Even if a seat belt or seat back stops you from hitting any other area of the car with your head, your brain could get jarred and jostled inside the skull as a result of the gravitational forces. This, in turn, can cause tearing, bruising, internal bleeding and other damage within the skull — in other words, TBI.
According to NINDS (National Institute of Neurological Disorders and Stroke), a TBI is a kind of acquired brain injury caused by sudden brain trauma. Traumatic brain injuries happen when the head hits or strikes something violently — or when something strikes the skull or pierces the head and goes into the brain.
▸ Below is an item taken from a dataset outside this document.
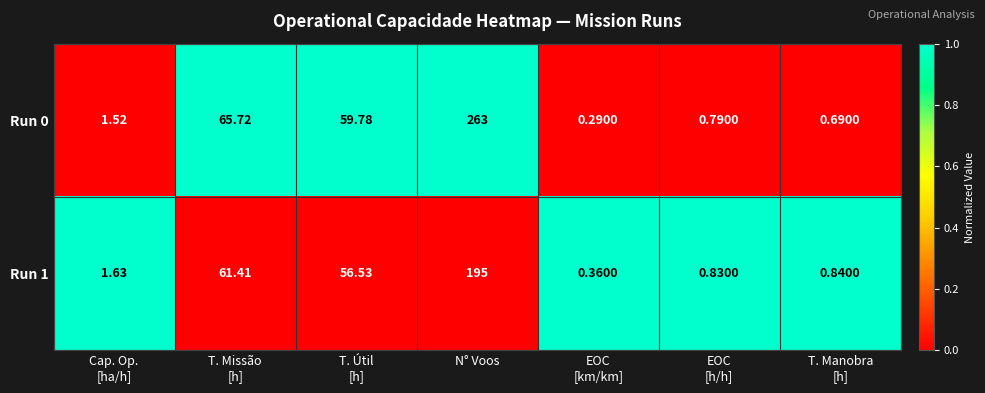

Which series has the widest spread of values?

Run 0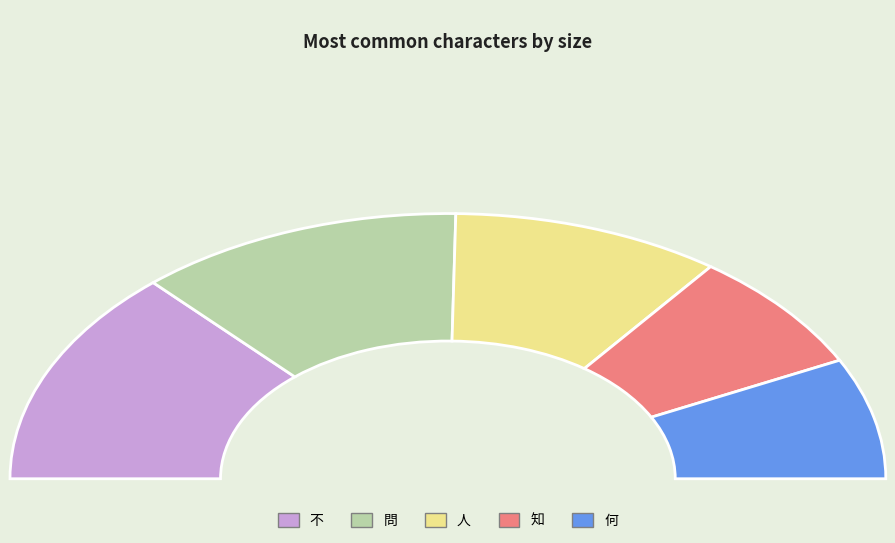

What is the change in value from 問 to 知?

-427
TBI can range in severity depending on how badly the brain gets hurt.
Dizziness, lightheadedness, confusion, headache, tired eyes, blurred vision fatigue, bad tastes and confusion are some of the more common symptoms of TBI. Other symptoms may also include lethargy, ringing ears, strange sleeping patterns, mood changes, memory problems, thinking issues and concentration problems.
Sometimes, it’s difficult for doctors to detect brain injuries immediately after a crash. However, symptoms could develop at a later time. If you’re showing the symptoms of TBI following a serious accident, it’s important to seek medical help immediately. You may also want to investigate whether you have the ability to pursue financial restitution from the party or parties at fault for your TBI.